>>>

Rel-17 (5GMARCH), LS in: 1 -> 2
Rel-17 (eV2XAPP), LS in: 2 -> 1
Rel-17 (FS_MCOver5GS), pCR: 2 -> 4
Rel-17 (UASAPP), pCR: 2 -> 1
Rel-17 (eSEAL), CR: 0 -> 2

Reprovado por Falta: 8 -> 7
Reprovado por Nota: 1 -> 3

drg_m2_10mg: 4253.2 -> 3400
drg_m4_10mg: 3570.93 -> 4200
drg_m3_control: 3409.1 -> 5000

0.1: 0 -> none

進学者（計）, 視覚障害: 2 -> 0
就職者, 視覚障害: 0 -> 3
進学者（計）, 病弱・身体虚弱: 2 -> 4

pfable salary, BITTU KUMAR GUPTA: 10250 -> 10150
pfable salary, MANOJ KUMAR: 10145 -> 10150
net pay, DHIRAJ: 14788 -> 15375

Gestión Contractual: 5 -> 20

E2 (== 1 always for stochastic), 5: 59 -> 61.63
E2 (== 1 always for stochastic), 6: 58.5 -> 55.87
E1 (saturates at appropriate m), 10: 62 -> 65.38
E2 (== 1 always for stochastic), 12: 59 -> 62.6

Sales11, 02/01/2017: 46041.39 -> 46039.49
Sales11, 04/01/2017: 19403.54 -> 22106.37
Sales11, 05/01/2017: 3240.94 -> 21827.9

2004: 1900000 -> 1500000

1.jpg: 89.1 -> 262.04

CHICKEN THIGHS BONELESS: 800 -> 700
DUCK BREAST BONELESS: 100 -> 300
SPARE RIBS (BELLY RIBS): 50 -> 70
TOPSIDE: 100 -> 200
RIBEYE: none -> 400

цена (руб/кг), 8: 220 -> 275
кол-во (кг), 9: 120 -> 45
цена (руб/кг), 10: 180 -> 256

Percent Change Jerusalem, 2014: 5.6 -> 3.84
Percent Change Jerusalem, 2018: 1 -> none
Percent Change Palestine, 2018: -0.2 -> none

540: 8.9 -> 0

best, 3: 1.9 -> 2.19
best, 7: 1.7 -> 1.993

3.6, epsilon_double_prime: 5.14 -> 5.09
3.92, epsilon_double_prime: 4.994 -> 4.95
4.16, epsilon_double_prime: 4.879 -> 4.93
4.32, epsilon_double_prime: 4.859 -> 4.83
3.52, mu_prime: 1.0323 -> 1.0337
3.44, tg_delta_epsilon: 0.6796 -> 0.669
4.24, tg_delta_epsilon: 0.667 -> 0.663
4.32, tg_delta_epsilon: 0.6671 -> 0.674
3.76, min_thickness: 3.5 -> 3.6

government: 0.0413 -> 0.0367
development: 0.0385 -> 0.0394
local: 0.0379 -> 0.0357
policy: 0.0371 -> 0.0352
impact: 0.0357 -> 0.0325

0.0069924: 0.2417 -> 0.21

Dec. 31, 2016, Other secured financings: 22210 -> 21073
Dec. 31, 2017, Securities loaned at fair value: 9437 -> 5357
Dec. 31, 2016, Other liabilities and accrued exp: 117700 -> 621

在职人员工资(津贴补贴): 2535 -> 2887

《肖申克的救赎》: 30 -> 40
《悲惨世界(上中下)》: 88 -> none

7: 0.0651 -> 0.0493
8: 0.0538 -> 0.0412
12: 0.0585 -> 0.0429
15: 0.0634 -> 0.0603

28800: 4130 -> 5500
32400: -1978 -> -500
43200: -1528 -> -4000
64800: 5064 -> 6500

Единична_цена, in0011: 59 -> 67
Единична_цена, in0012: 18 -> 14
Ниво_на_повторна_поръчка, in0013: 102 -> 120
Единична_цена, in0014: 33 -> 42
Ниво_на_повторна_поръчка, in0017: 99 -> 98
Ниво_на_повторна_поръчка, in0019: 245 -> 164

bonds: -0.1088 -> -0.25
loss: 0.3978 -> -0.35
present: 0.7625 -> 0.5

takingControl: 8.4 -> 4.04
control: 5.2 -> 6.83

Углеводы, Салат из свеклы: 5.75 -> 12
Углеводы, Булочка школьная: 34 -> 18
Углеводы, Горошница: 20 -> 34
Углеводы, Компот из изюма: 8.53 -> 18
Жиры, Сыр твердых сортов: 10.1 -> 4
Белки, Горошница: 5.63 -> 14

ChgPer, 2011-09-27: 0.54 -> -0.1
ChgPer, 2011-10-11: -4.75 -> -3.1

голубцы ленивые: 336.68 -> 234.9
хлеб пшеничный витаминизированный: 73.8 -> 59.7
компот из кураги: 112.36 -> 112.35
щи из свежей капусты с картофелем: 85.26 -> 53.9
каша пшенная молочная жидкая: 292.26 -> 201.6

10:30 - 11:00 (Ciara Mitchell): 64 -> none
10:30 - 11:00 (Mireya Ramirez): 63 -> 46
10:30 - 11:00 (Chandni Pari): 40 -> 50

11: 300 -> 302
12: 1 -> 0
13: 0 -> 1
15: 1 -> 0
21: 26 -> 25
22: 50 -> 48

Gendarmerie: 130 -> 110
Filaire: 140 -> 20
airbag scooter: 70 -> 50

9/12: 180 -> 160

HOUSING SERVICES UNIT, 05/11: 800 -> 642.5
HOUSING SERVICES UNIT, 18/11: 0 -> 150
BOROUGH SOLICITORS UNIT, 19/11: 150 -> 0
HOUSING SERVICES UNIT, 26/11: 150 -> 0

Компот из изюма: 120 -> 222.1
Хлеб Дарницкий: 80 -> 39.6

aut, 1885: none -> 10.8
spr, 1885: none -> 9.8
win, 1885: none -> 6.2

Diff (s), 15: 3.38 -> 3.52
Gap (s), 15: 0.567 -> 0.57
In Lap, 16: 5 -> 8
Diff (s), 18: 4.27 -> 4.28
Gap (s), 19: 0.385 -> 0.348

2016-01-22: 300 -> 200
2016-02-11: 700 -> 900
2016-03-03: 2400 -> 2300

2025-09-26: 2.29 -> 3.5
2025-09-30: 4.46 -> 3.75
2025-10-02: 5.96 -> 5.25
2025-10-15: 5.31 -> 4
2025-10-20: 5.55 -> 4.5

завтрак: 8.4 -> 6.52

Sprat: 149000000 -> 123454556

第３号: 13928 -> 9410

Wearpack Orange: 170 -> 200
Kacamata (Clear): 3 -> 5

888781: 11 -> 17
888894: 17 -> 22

<<<

Whenever the string "Percent" occurs in a line of the entries above, copy that line.

RESPONSE FOR THIS EXERCISE:
Percent Change Jerusalem, 2014: 5.6 -> 3.84
Percent Change Jerusalem, 2018: 1 -> none
Percent Change Palestine, 2018: -0.2 -> none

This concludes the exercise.